Mude-se o nome dos teóricos, dos charlatões e da ideologia e têm-se a história repetida. Agora o tirano é o mercado e ele também tem teses para absolver seus crimes. Não faltam místicos e economistas para nos dizer que também há um paraíso no fim desta história, para quem sobrevivê-la. Há até economistas místicos que podem identificar o martírio da carne com a purgação liberal e ver nas duas coisas a vontade de Deus. Sua pregação também pressupõe uma alteração na natureza humana, como a que Lisenko prometia a Stálin. O capitalismo incontestado não está condenado pelos seus antecedentes, as virtudes adquiridas que ele mesmo atribui são reproduzíveis até na mesma geração. No fim do expurgo seremos poucos mas seremos todos capitalistas puros, a salvo da culpa e da História.

Sobrevida

O computador, ao contrário do que se pensava, não salvará as florestas. Dizem que com o computador aumentou o uso do papel em todo o mundo, e não apenas porque a cada novidade eletrônica lançada no mercado corresponde um manual de instrução, sem falar numa embalagem de papelão. O computador estimula as pessoas a imprimirem coisas. Como hoje qualquer um pode ser editor, paginador e ilustrador sem largar o mouse, a tentação de passar sua obra para o papel é quase irresistível. E nada dá uma impressão de permanência como a impressão, ainda mais uma tela ondulante que pode desaparecer com o mero toque numa tecla errada. Mesmo forrando a proverbial gaiola do papagaio um papel impresso tem mais nobreza e perenidade que qualquer cristal líquido.

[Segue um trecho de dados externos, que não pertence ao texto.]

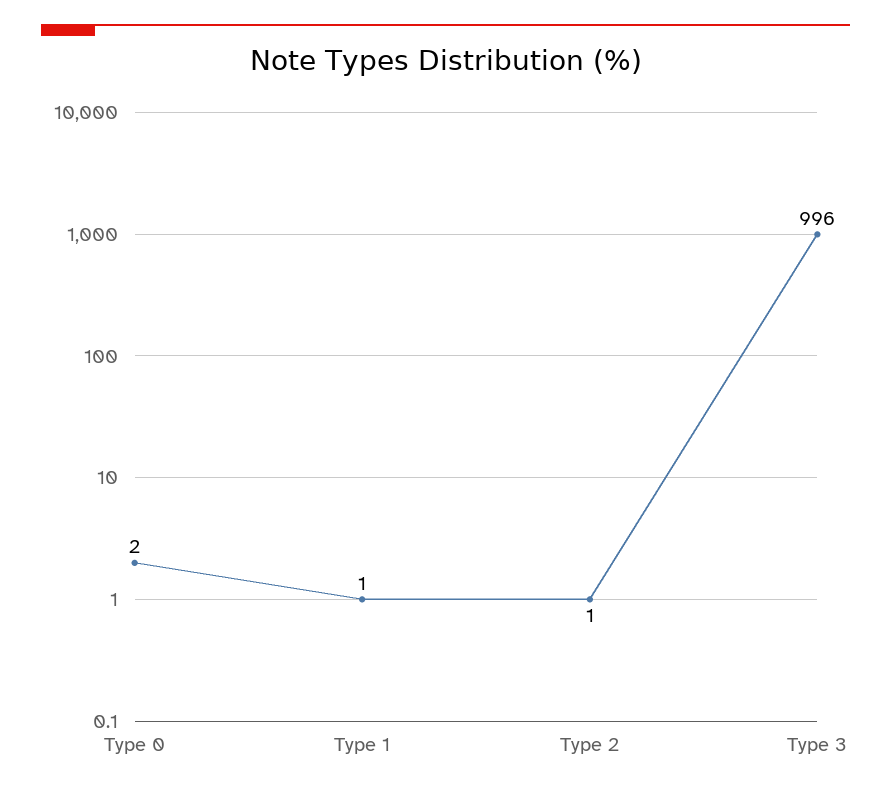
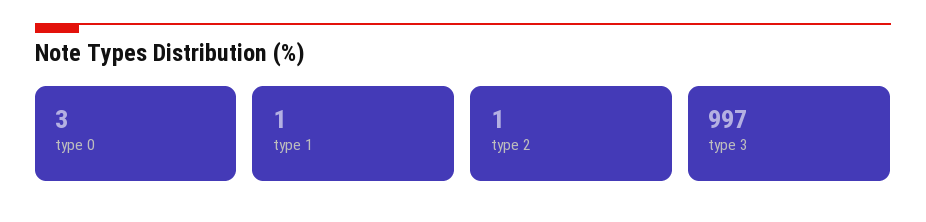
  {
-   "Type 0": 2,
+   "Type 0": 3,
    "Type 1": 1,
    "Type 2": 1,
-   "Type 3": 996
+   "Type 3": 997
  }

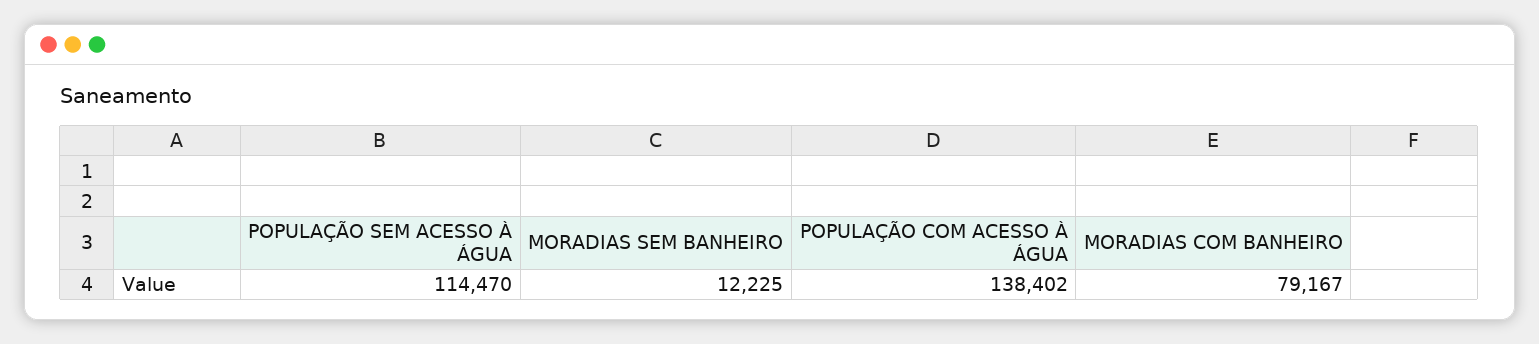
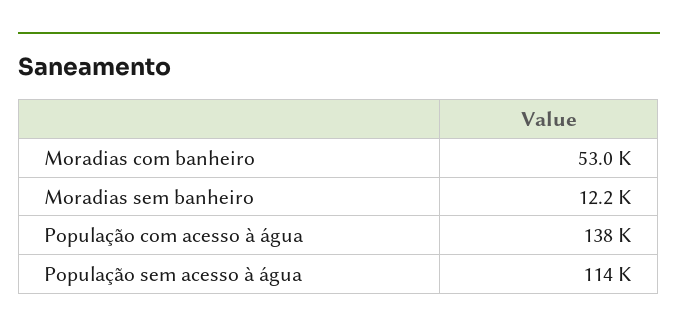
  {
    "POPULAÇÃO SEM ACESSO À ÁGUA": 114470,
    "MORADIAS SEM BANHEIRO": 12225,
    "POPULAÇÃO COM ACESSO À ÁGUA": 138402,
-   "MORADIAS COM BANHEIRO": 79167
+   "MORADIAS COM BANHEIRO": 53000
  }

Um livro está operacional no momento que você o abre. Um disquete não substitui um livro. Um disquete dentro de um drive, dentro de um módulo acoplado a um monitor, desde que seja compatível, substitui um livro. Ninguém jamais lhe perguntará que disquetes você levaria para uma ilha deserta. Para o disquete valer um livro, você teria que viajar com um computador e a ilha teria que ter uma usina elétrica ou um revendedor de pilhas, o que a descredenciaria como deserta e invalidaria a enquete.

Mas desconfio que o que salvará o livro será o supérfluo, o que não tem nada a ver com conteúdo ou conveniência. Até que lancem disquetes com cheiro sintetizado, nada substituirá o cheiro de papel e tinta nas suas duas categoria inigualáveis, livro novo e livro velho.

E nenhuma coleção de disquetes ornamentará uma sala com o calor e a dignidade de uma estante de livros. A tudo que falta ao admirável mundo da informática, da cibernética, do virtual e do instantâneo acrescente-se isso: falta lombada. No fim o livro deverá sua sobrevida à decoração de interiores.

Seja como for, as florestas estão condenadas.